*PROBLEM DESCRIPTION:* Please output exactly the lines that run from the line with "Creation --- */" through the final line of the data, inclusive, and nothing more.

Data entries
# # # #

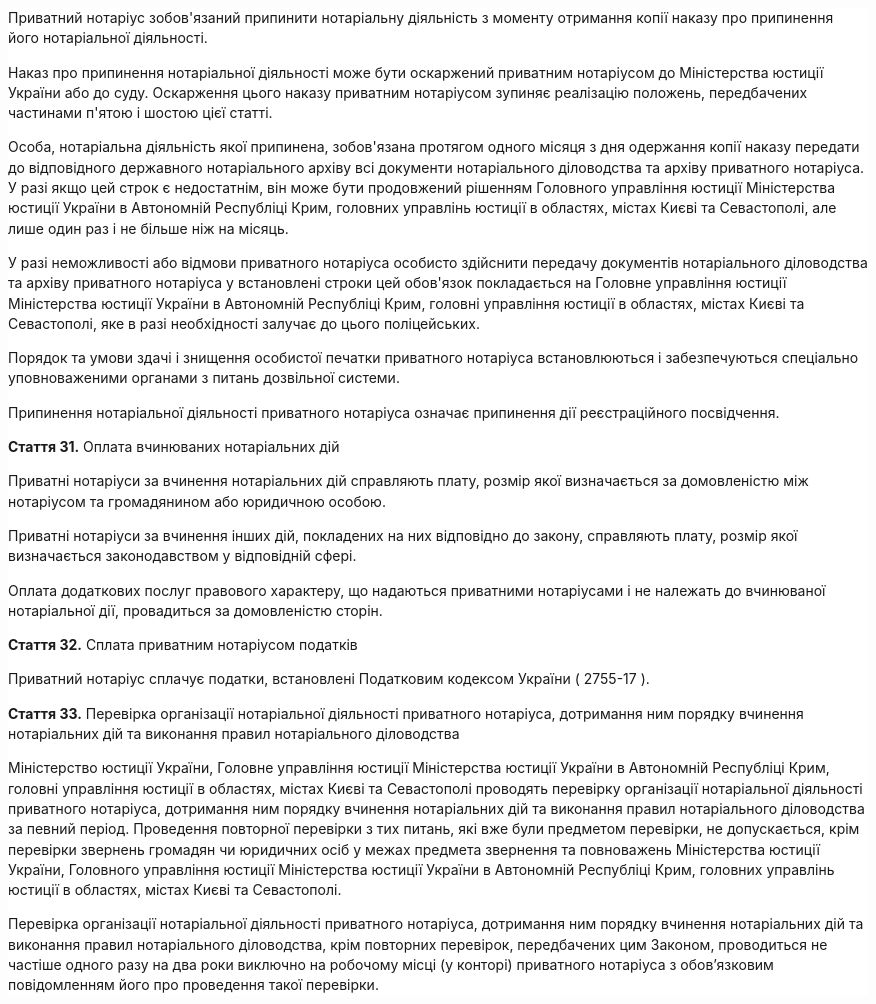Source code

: Приватний нотаріус зобов'язаний припинити нотаріальну діяльність з моменту отримання копії наказу про припинення його нотаріальної діяльності.

Наказ про припинення нотаріальної діяльності може бути оскаржений приватним нотаріусом до Міністерства юстиції України або до суду. Оскарження цього наказу приватним нотаріусом зупиняє реалізацію положень, передбачених частинами п'ятою і шостою цієї статті.

Особа, нотаріальна діяльність якої припинена, зобов'язана протягом одного місяця з дня одержання копії наказу передати до відповідного державного нотаріального архіву всі документи нотаріального діловодства та архіву приватного нотаріуса. У разі якщо цей строк є недостатнім, він може бути продовжений рішенням Головного управління юстиції Міністерства юстиції України в Автономній Республіці Крим, головних управлінь юстиції в областях, містах Києві та Севастополі, але лише один раз і не більше ніж на місяць.

У разі неможливості або відмови приватного нотаріуса особисто здійснити передачу документів нотаріального діловодства та архіву приватного нотаріуса у встановлені строки цей обов'язок покладається на Головне управління юстиції Міністерства юстиції України в Автономній Республіці Крим, головні управління юстиції в областях, містах Києві та Севастополі, яке в разі необхідності залучає до цього поліцейських.

Порядок та умови здачі і знищення особистої печатки приватного нотаріуса встановлюються і забезпечуються спеціально уповноваженими органами з питань дозвільної системи.

Припинення нотаріальної діяльності приватного нотаріуса означає припинення дії реєстраційного посвідчення.

**Стаття 31.** Оплата вчинюваних нотаріальних дій

Приватні нотаріуси за вчинення нотаріальних дій справляють плату, розмір якої визначається за домовленістю між нотаріусом та громадянином або юридичною особою.

Приватні нотаріуси за вчинення інших дій, покладених на них відповідно до закону, справляють плату, розмір якої визначається законодавством у відповідній сфері.

Оплата додаткових послуг правового характеру, що надаються приватними нотаріусами і не належать до вчинюваної нотаріальної дії, провадиться за домовленістю сторін.

**Стаття 32.** Сплата приватним нотаріусом податків

Приватний нотаріус сплачує податки, встановлені Податковим кодексом України ( 2755-17 ).

**Стаття 33.** Перевірка організації нотаріальної діяльності приватного нотаріуса, дотримання ним порядку вчинення нотаріальних дій та виконання правил нотаріального діловодства

Міністерство юстиції України, Головне управління юстиції Міністерства юстиції України в Автономній Республіці Крим, головні управління юстиції в областях, містах Києві та Севастополі проводять перевірку організації нотаріальної діяльності приватного нотаріуса, дотримання ним порядку вчинення нотаріальних дій та виконання правил нотаріального діловодства за певний період. Проведення повторної перевірки з тих питань, які вже були предметом перевірки, не допускається, крім перевірки звернень громадян чи юридичних осіб у межах предмета звернення та повноважень Міністерства юстиції України, Головного управління юстиції Міністерства юстиції України в Автономній Республіці Крим, головних управлінь юстиції в областях, містах Києві та Севастополі.

Перевірка організації нотаріальної діяльності приватного нотаріуса, дотримання ним порядку вчинення нотаріальних дій та виконання правил нотаріального діловодства, крім повторних перевірок, передбачених цим Законом, проводиться не частіше одного разу на два роки виключно на робочому місці (у конторі) приватного нотаріуса з обов’язковим повідомленням його про проведення такої перевірки.
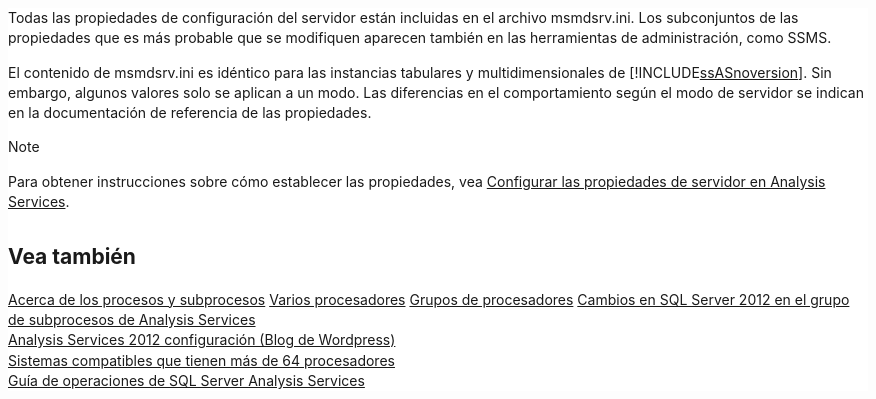  Todas las propiedades de configuración del servidor están incluidas en el archivo msmdsrv.ini. Los subconjuntos de las propiedades que es más probable que se modifiquen aparecen también en las herramientas de administración, como SSMS.  
  
 El contenido de msmdsrv.ini es idéntico para las instancias tabulares y multidimensionales de [!INCLUDE[ssASnoversion](../../includes/ssasnoversion-md.md)]. Sin embargo, algunos valores solo se aplican a un modo. Las diferencias en el comportamiento según el modo de servidor se indican en la documentación de referencia de las propiedades.  
  
> [!NOTE]  
>  Para obtener instrucciones sobre cómo establecer las propiedades, vea [Configurar las propiedades de servidor en Analysis Services](../../analysis-services/server-properties/server-properties-in-analysis-services.md).  
  
## <a name="see-also"></a>Vea también  
 [Acerca de los procesos y subprocesos](http://msdn.microsoft.com/library/windows/desktop/ms681917\(v=vs.85\).aspx)   
 [Varios procesadores](http://msdn.microsoft.com/library/windows/desktop/ms684251\(v=vs.85\).aspx)   
 [Grupos de procesadores](http://msdn.microsoft.com/library/windows/desktop/dd405503\(v=vs.85\).aspx)   
 [Cambios en SQL Server 2012 en el grupo de subprocesos de Analysis Services](http://blogs.msdn.com/b/psssql/archive/2012/01/31/analysis-services-thread-pool-changes-in-sql-server-2012.aspx)   
 [Analysis Services 2012 configuración (Blog de Wordpress)](http://go.microsoft.com/fwlink/?LinkId=330387)   
 [Sistemas compatibles que tienen más de 64 procesadores](http://msdn.microsoft.com/library/windows/hardware/gg463349.aspx)   
 [Guía de operaciones de SQL Server Analysis Services](http://go.microsoft.com/fwlink/?LinkID=225539)  
  
  
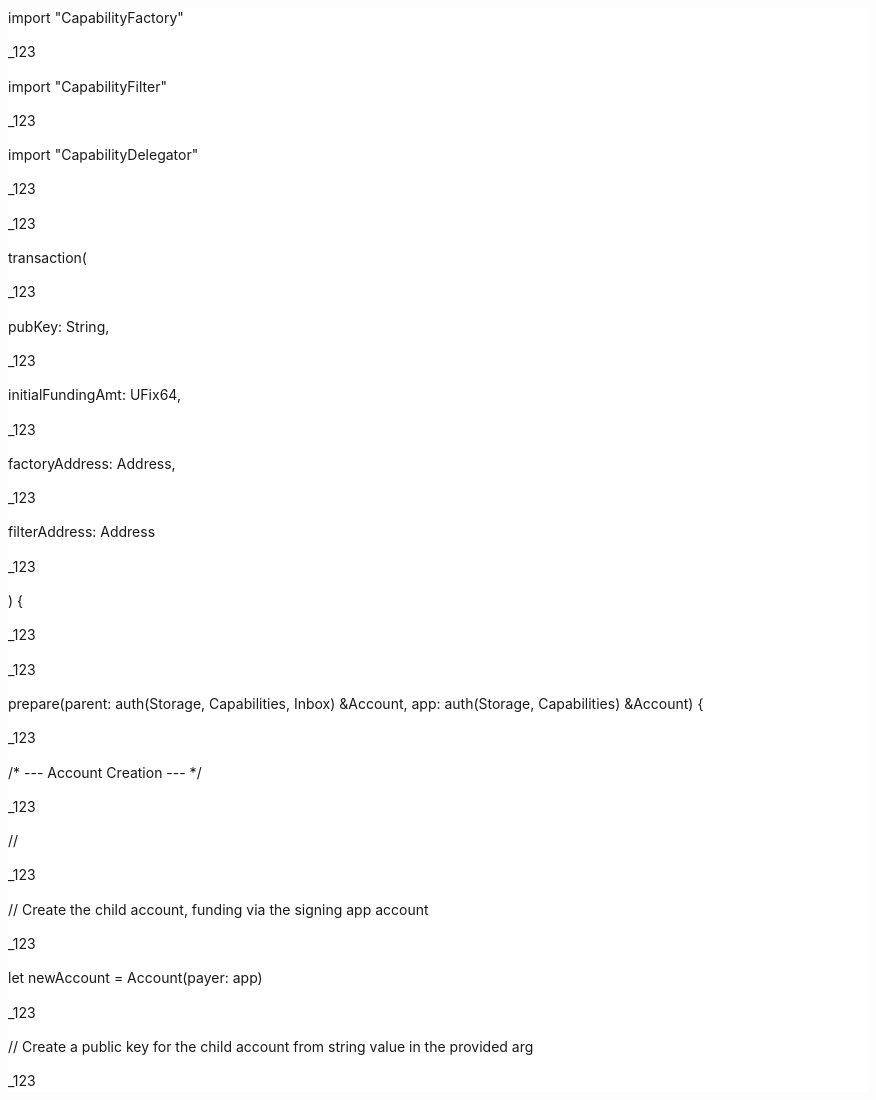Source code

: import "CapabilityFactory"

_123

import "CapabilityFilter"

_123

import "CapabilityDelegator"

_123

_123

transaction(

_123

pubKey: String,

_123

initialFundingAmt: UFix64,

_123

factoryAddress: Address,

_123

filterAddress: Address

_123

) {

_123

_123

prepare(parent: auth(Storage, Capabilities, Inbox) &Account, app: auth(Storage, Capabilities) &Account) {

_123

/* --- Account Creation --- */

_123

//

_123

// Create the child account, funding via the signing app account

_123

let newAccount = Account(payer: app)

_123

// Create a public key for the child account from string value in the provided arg

_123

# # # #

*OUTPUT OF THE TASK:*
/* --- Account Creation --- */

_123

//

_123

// Create the child account, funding via the signing app account

_123

let newAccount = Account(payer: app)

_123

// Create a public key for the child account from string value in the provided arg

_123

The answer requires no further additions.